An important consideration in ototoxic monitoring is the test configuration: upper and lower limits of testing, which frequencies to include, what constitutes a significant shift etc. One of the important limiting factors is related to the patient’s overall state of health. Often patients with active TB are not at their best, and energy is limited. The time allotted for testing should be mindful of that. Compounding this, due to the high ambient background noise common in clinical environments, the lower frequencies of 250 and 500Hz can be de-prioritized as these are typically the last frequencies to be affected by ototoxicity. The suggested standard frequency hearing monitoring protocol, taking these factors into consideration, would be to start testing at 1000Hz and include 2000, 4000, 6000 and 8000Hz. Measuring hearing at 6000Hz is typically considered ‘advanced testing’ however as the high frequencies are where ototoxic effects are typically first observed, as well as where tinnitus (ringing in the ears) can affect threshold testing, measuring this additional frequency can serve as not only an added data point, but also as a ‘control’ for 8000 Hz.
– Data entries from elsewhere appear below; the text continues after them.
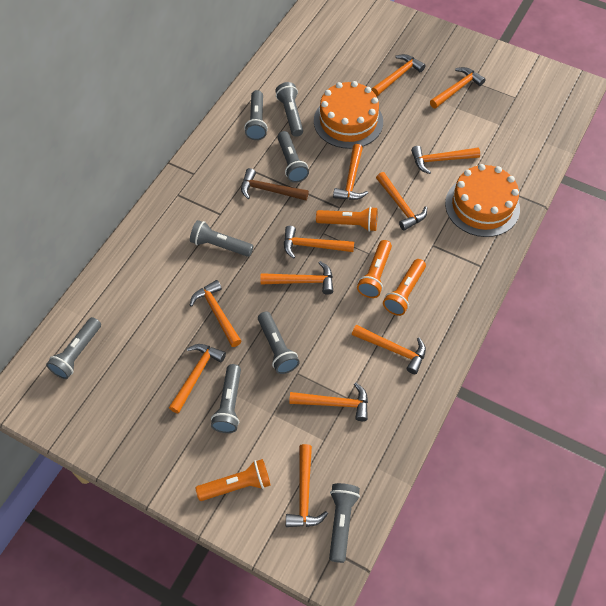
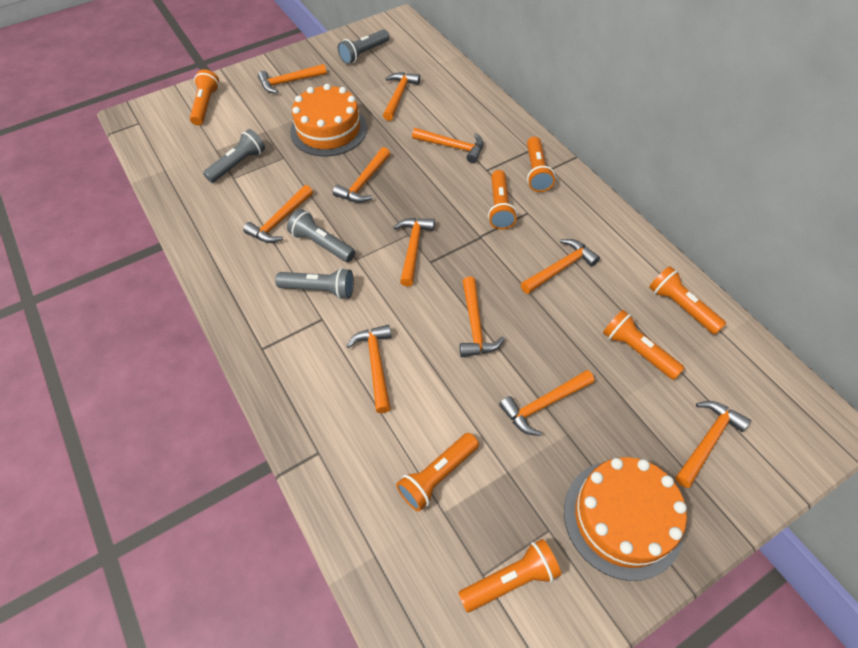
brown hammer: 1 -> 0
grey flashlight: 8 -> 4
orange flashlight: 4 -> 7
orange hammer: 12 -> 11

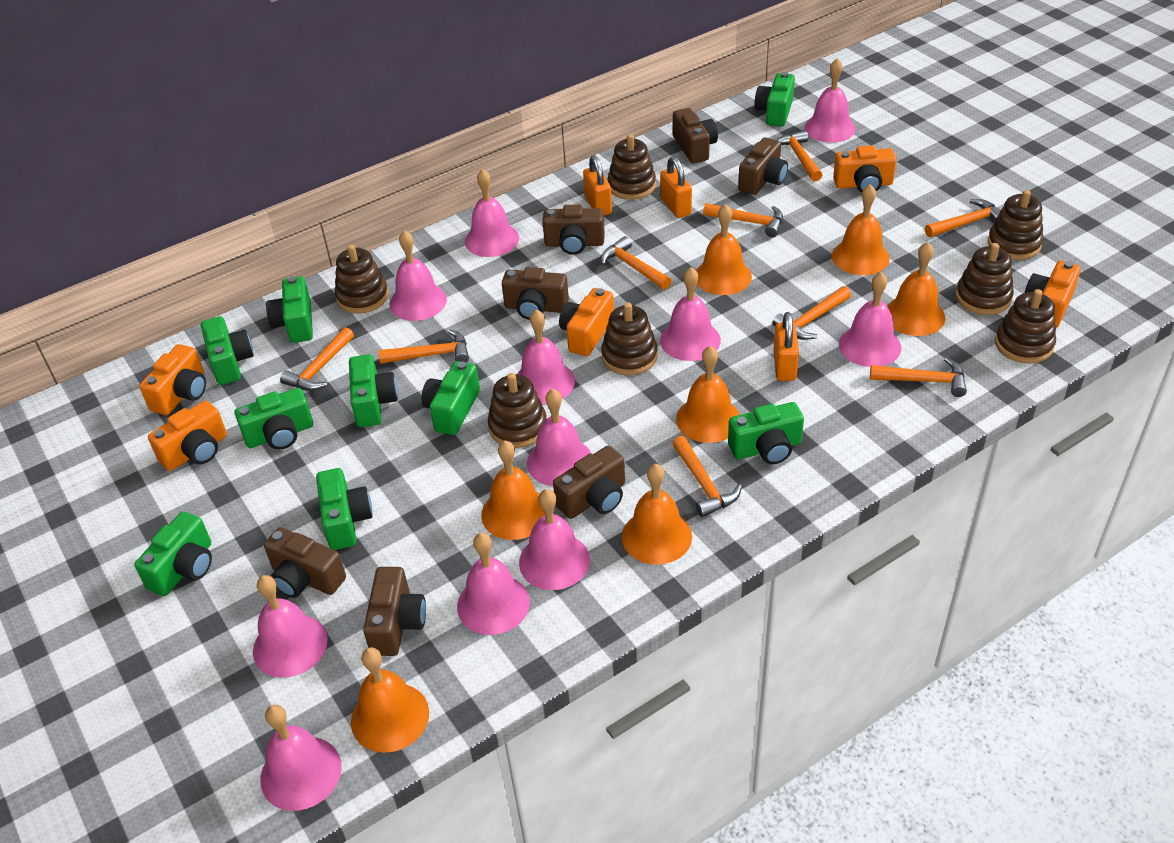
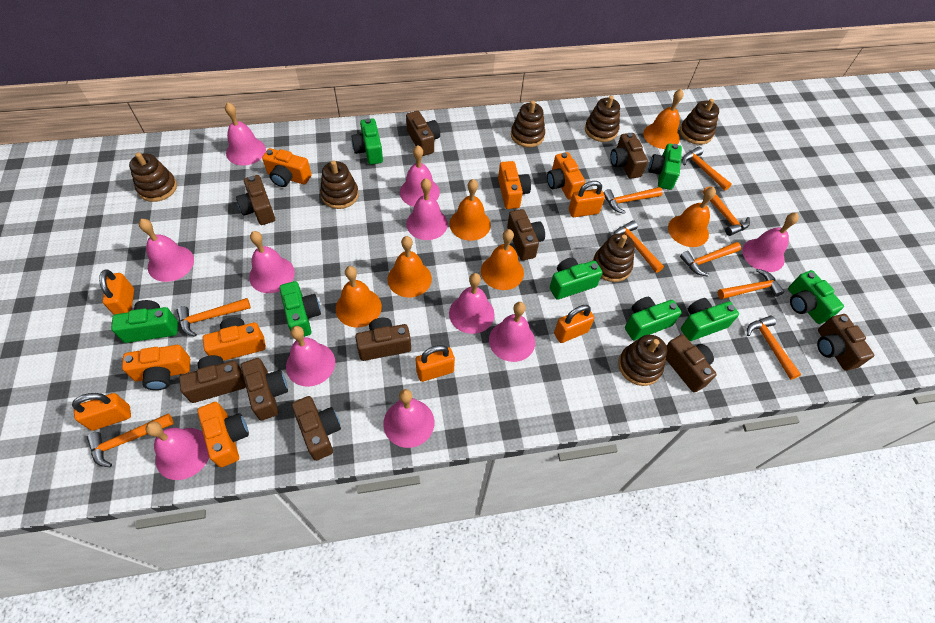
brown camera: 7 -> 10
green camera: 9 -> 8
orange bell: 7 -> 6
orange camera: 5 -> 6
orange padlock: 3 -> 5

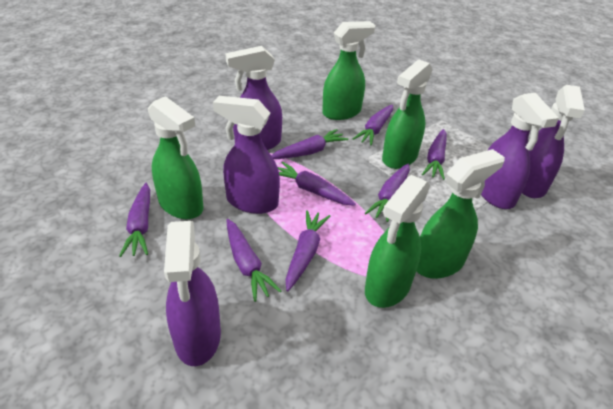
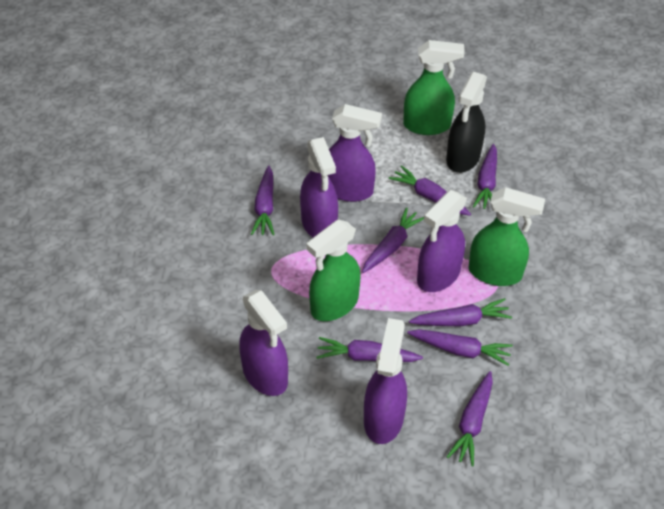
black spray bottle: 0 -> 1
green spray bottle: 5 -> 3

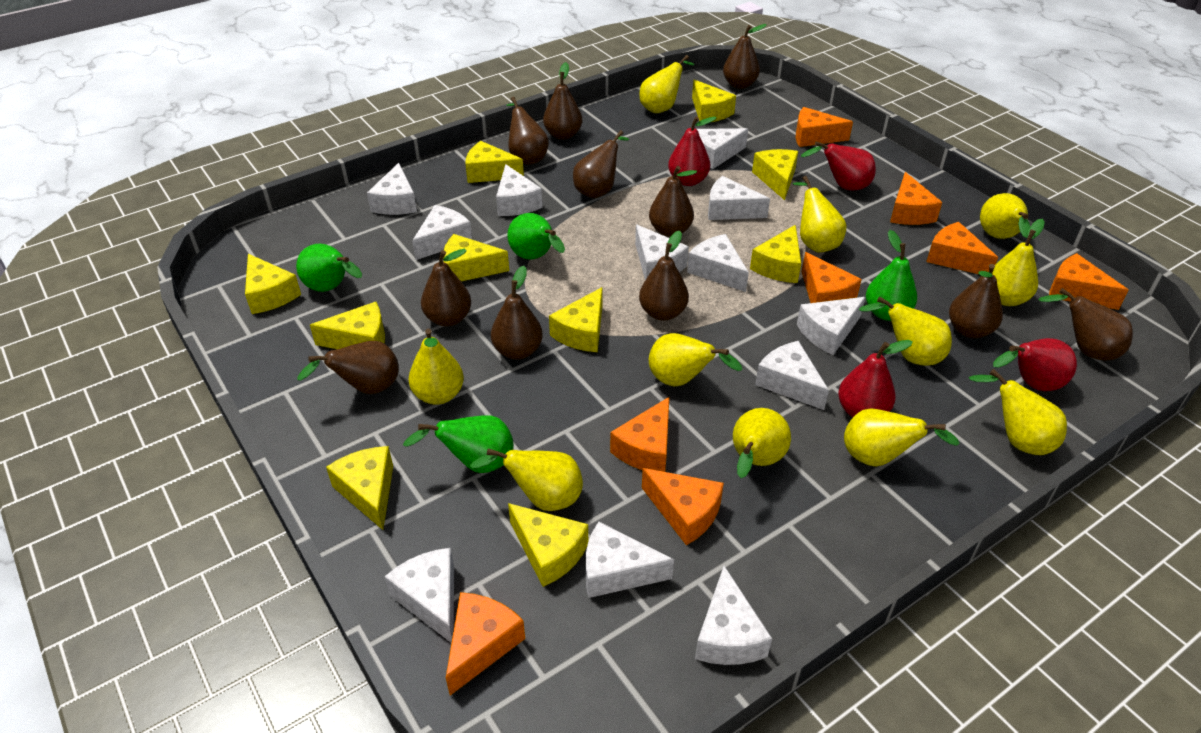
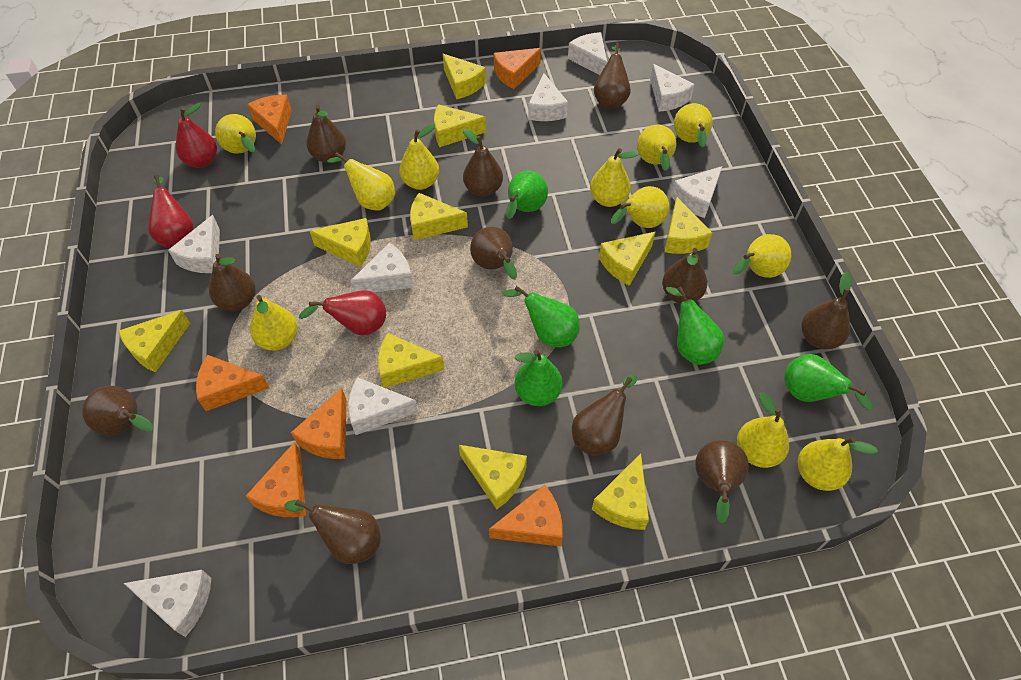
green pear: 4 -> 5
orange cheese: 8 -> 6
red pear: 4 -> 3
white cheese: 12 -> 8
Inclusion of this frequency could enable the identification of ototoxic effects sooner.

We also recommend adding 1, 2, or 3 of the extended high frequencies depending on the time that you have available to you. The key consideration here would be the health of the patient so if your patient can handle a test of 9 frequencies then we recommend adding these in. These higher frequencies can provide the earliest detection of a shift that may need to be addressed.